La Morgue – The Cadaver Experiment/Haunted Attraction Concept – UCF
Independent project: By Amy K. Avalos (MFA, MS, BAS, BA, AA)
Project Origination: Graduate Thesis – at UCF, for an MFA in Themed Experience
Website: www.Designology.carbonmade.com
LinkedIn: linkedin.com/in/amy-k-avalos/
Contact: amya4432@yahoo.com
Overview
This proposed haunted attraction concept has been inspired by the Paris Morgue, which operated between 1804 to1907 and is based at the height of the Morgue’s existence in the late 1880’s.
As part of the guest experience, guests will be loaded onto old medical gurneys, then transported through the attraction as an “Un-dead” cadaver. This includes being placed in cold storage, having an autopsy “performed” on them, an attempted cremation, and then they are buried alive.
Story/Narrative
A mysterious and unknown plague has hit the local city hard, and the city is in complete chaos. Dr. Adrien Boucher, the local medical examiner is rumored to have been working on cadavers for a cure. The locals have heard that the Doc has had a recent breakthrough, but it could be at all costs. Little do the locals know that instead, the Doc has completely lost his mind and is maddeningly performing various tests and autopsies on every subject he can get his hands on – dead or alive.
Full Animatic
Design Intent
Maze designs and layouts, have become excessively routine and exceptionally predictable to guests, thus setting up a preconceived expectation of the experience. Walkthrough mazes enable guests to preemptively know how or what to expect, and are likely to somewhat predict typical scares, while also providing them with the opportunity to rush though the experience.

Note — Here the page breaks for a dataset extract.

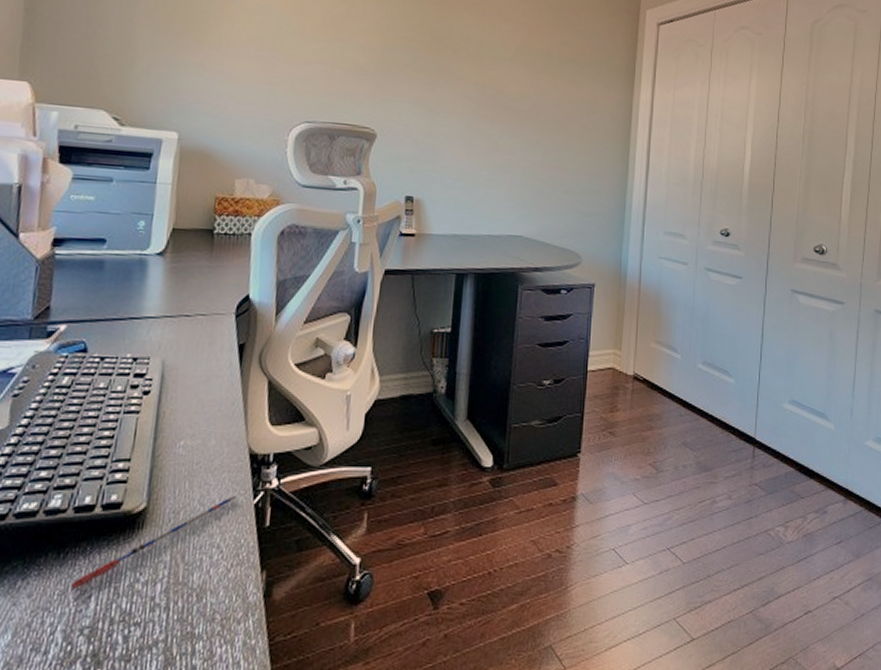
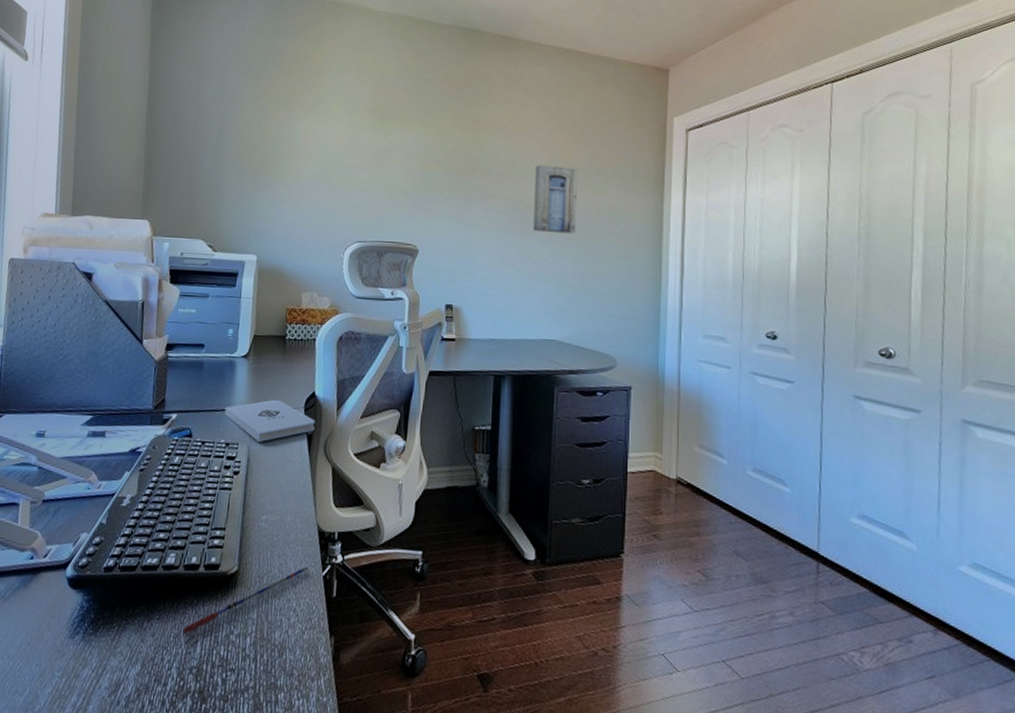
notepad: none [132,304,249,355] -> present [224,399,316,442]
wall art: none [503,48,551,125] -> present [533,164,578,234]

In this concept, guests would be concentrated to a particular room or/to limited areas. They would also be restrained in various manners, impeding any “fight or flight” behaviors, and would likewise incorporate ways of “Breaking the fourth wall” with the guests in the experience. Guests will generate active dialog and have active actions to perform with scare actors making them an active agent. This ties the guest into the story, as opposed to guests taking on the traditional role as a non-active agent or passive guest (as where guests walk past scenes and scare actors with minimal to no dialog or actions to perform).
Attached Documents
La Morgue Haunted Attraction – Full PPT Deck _5.30.22
LA MORGUE STORY_NARRATIVE 5.29.22
Partial Slide Deck:
Full Research/Thesis – If desired, but not essential for this review.
Breaking the Mold- Haunted Attraction Mazes_FINAL_4.18.22r
Thesis Abstract:
Every enchanted Fall season, a segment of the public flocks to a multitude of haunted Halloween attractions across the U.S., to experience fear as a form of amusement and entertainment. Psychologists continue to research the physiological and cognitive behaviors that are associated with fear and the “fight or flight” responses that are triggered when individuals are engaged in a heighten sense of danger. As paying customers, (from here on referred to as “a guest(s),”) traverses through these haunted experiences, it’s commonplace for guests to enter into typical modes of “fight or flight” behaviors very quickly. Once this response kicks in, the guests’ instinct is to scramble through each haunt scene as quickly as possible, in order to return to safety, thus rushing through and fleeing the experience.
The most standard blueprint for these types of attractions, are typically in the form of a maze-like walkthrough floor plan. This study will work to examine and explore a haunted attraction design that incorporate experiences in a singular room or in a series of singular rooms, as compared to the traditional walkthrough haunted maze layouts. This proposed design concept will also work to incorporate various ways of guest engagement, increased intensity, and deeper depths of immersion in addition to combining advancing methods of “breaking the fourth wall,” with guests.